Wednesday, October 8, 2014

Article: Low-carbon energy future is clean, feasible
A future where electricity comes mostly from low-carbon sources is not only feasible in terms of material demand, but will significantly reduce air pollution, a study published in the 6 October Proceedings of the National Academy of Sciences says.
The article does not say how much the "low-carbon sources" will be subsidized, as most of these are now.
The researchers did the study because so little is known about the environmental costs of a widespread global shift to renewable energy technologies such as wind and solar power, and what the effect of this shift might have on material requirements. "Would the shift to low-carbon energy systems increase or decrease other types of pollution?" the researchers asked. 
The researchers looked at concentrating solar power, photovoltaics, wind power, hydropower, and gas- and coal-fired power plants with carbon capture and storage (CCS). 
No mention of nuclear power makes the study worthless. If you are going to do a study on "low carbon sources" and do not take into account nuclear power you are wasting your own time and someone else's money.
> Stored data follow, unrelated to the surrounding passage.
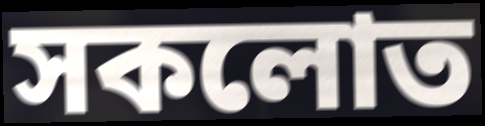
সকলোত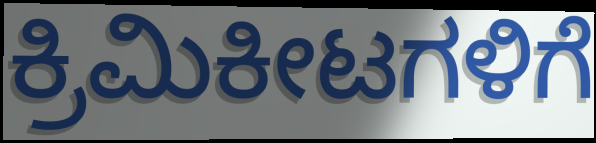
ಕ್ರಿಮಿಕೀಟಗಳಿಗೆ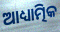
ଆଧ୍ୟାତ୍ମିକ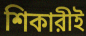
শিকারীই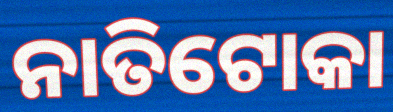
ନାତିଟୋକା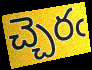
చ్చెరఁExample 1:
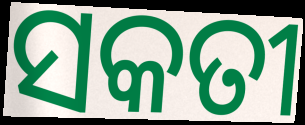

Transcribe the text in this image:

ସକତୀ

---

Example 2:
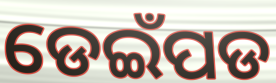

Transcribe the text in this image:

ଡେଇଁପଡ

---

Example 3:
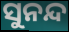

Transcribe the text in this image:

ସୁନନ୍ଦ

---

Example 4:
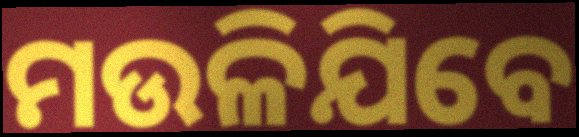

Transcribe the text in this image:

ମଉଳିଯିବେ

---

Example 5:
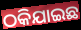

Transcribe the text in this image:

ଠକିଯାଇଛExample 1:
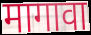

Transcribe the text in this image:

मागावा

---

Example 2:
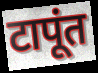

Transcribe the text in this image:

टापूंत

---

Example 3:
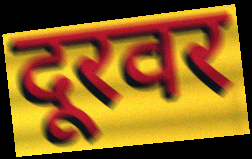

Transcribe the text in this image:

दूरवर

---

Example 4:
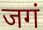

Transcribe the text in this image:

जगं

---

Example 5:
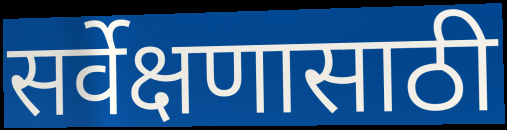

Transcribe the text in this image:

सर्वेक्षणासाठी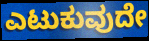
ಎಟುಕುವುದೇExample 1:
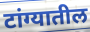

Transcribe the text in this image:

Also there is a lot of "green" opposition to hydropower, both current uses and expansions.  If that is not taken into account, it is merely another reason why the study is worthless.

And there is growing, "green" opposition to wind and concentration solar power plants as well.

Unless green opposition is faced and eliminated, studies like this are useless. I hope the researchers got some cash and fun out it.
Low carbon technologies can demand much more use of raw materials per unit of power generation than conventional fossil fuel plants, the researchers noted. For example, photovoltaic systems need 11-40 times more copper than fossil fuel production, while wind power plants need 6-14 times more iron than fossil fuel production.
Turns out that the usage of these elements will not be a significant drain on resources.

A lot of this is "blue-skying:" unrealistic and filled with guess work.